Please quote the text of every record below word for word, leaving out the pictures.
══ Dataset records ══
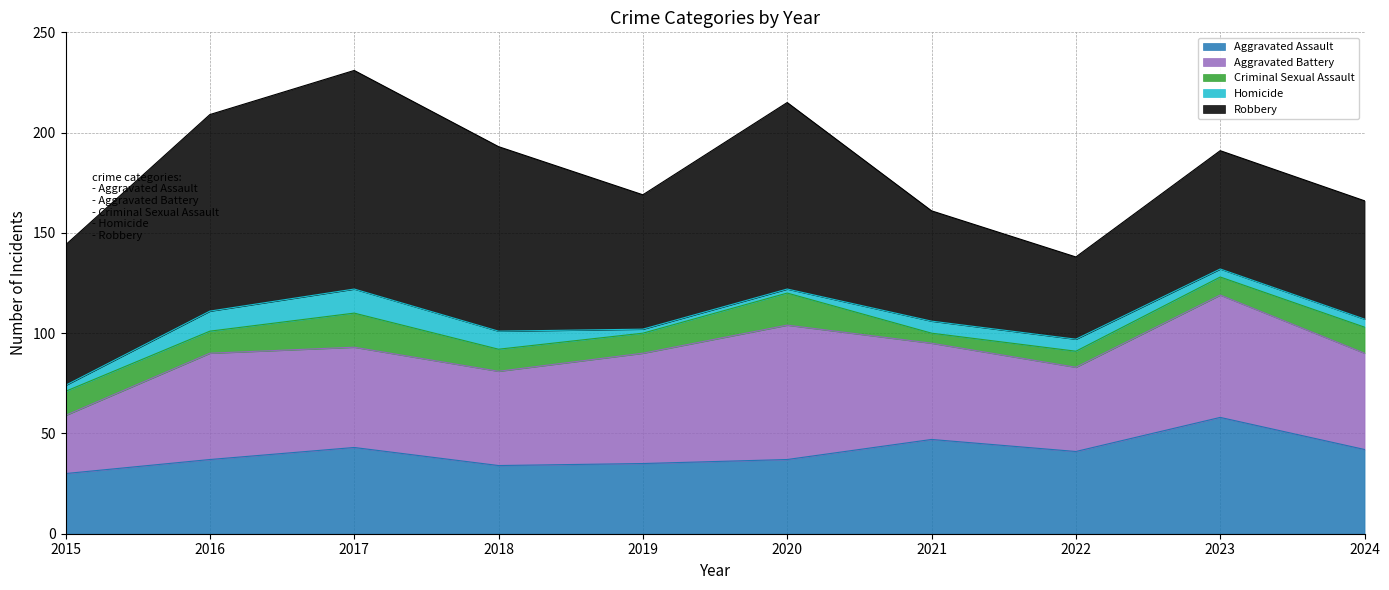

How many data points in Aggravated Battery are less than 50?

5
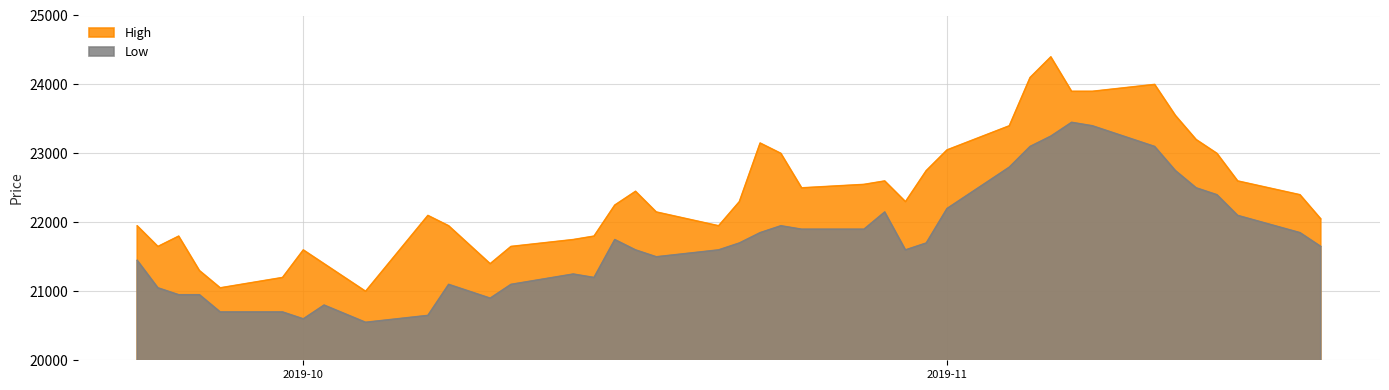

What is the difference between the maximum and minimum values in the Low series?

2900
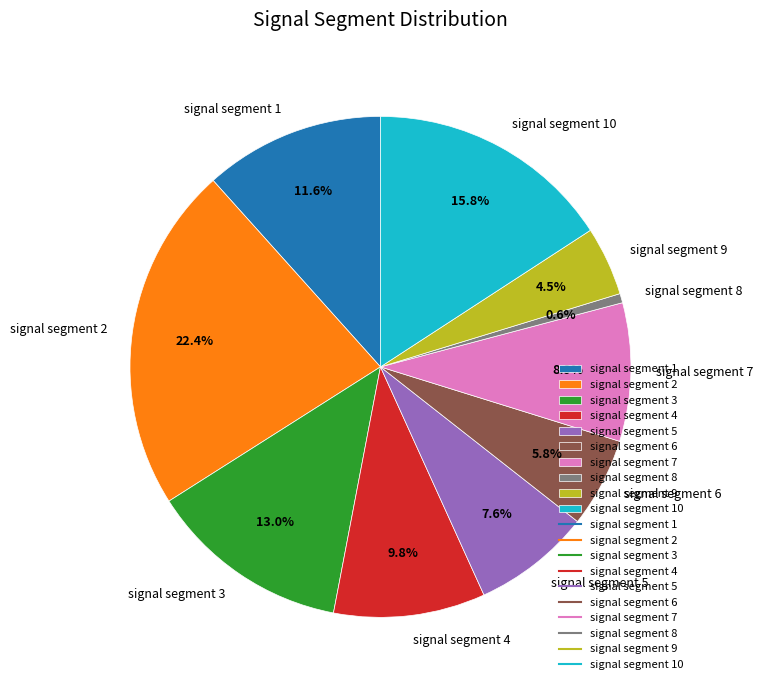

To the nearest percent, what is the difference between the largest and smallest slice percentages?

22%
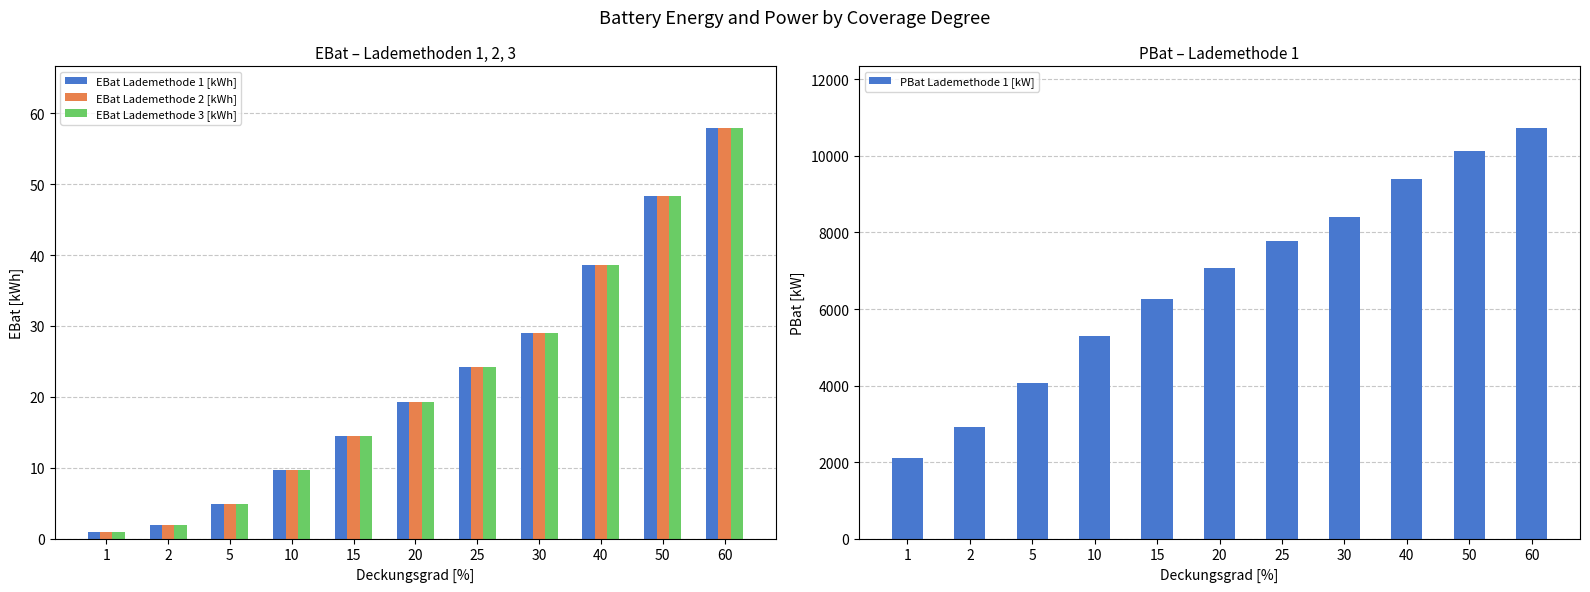

What is the total value across all series at 60?

10906.3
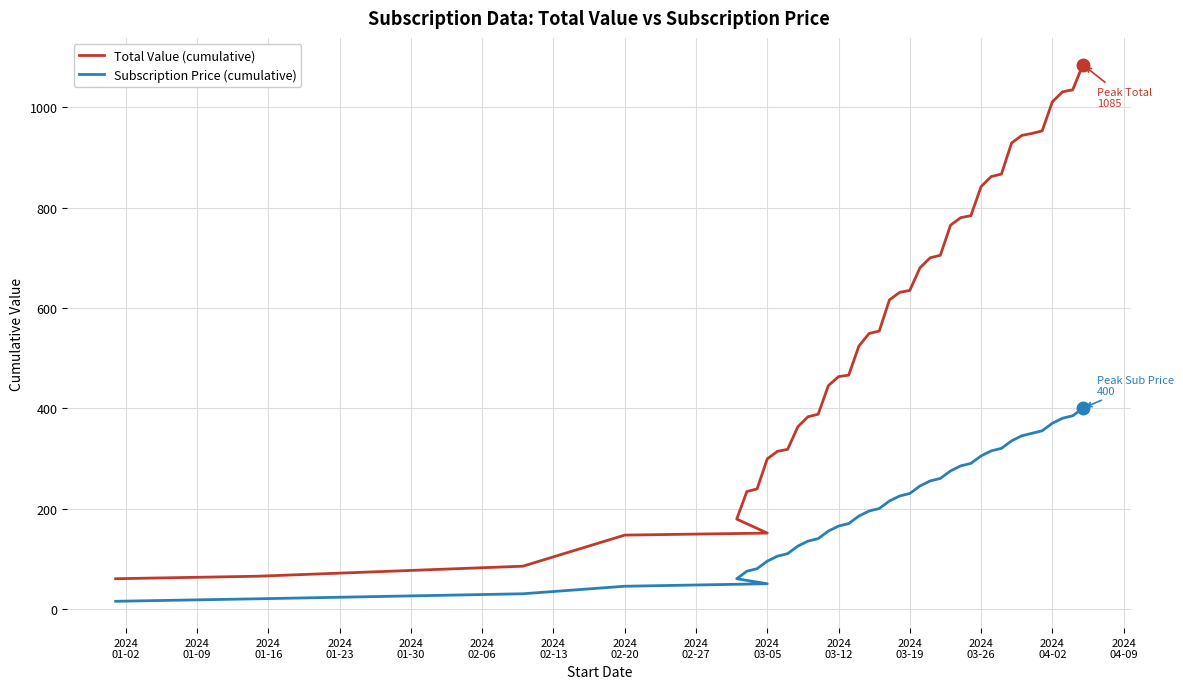

The value of Total Value (cumulative) at 2024
01-09 is 93. True or false?

False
═══
▶ [Written solution]:
How many data points in Aggravated Battery are less than 50?

5

What is the difference between the maximum and minimum values in the Low series?

2900

To the nearest percent, what is the difference between the largest and smallest slice percentages?

22%

What is the total value across all series at 60?

10906.3

The value of Total Value (cumulative) at 2024
01-09 is 93. True or false?

False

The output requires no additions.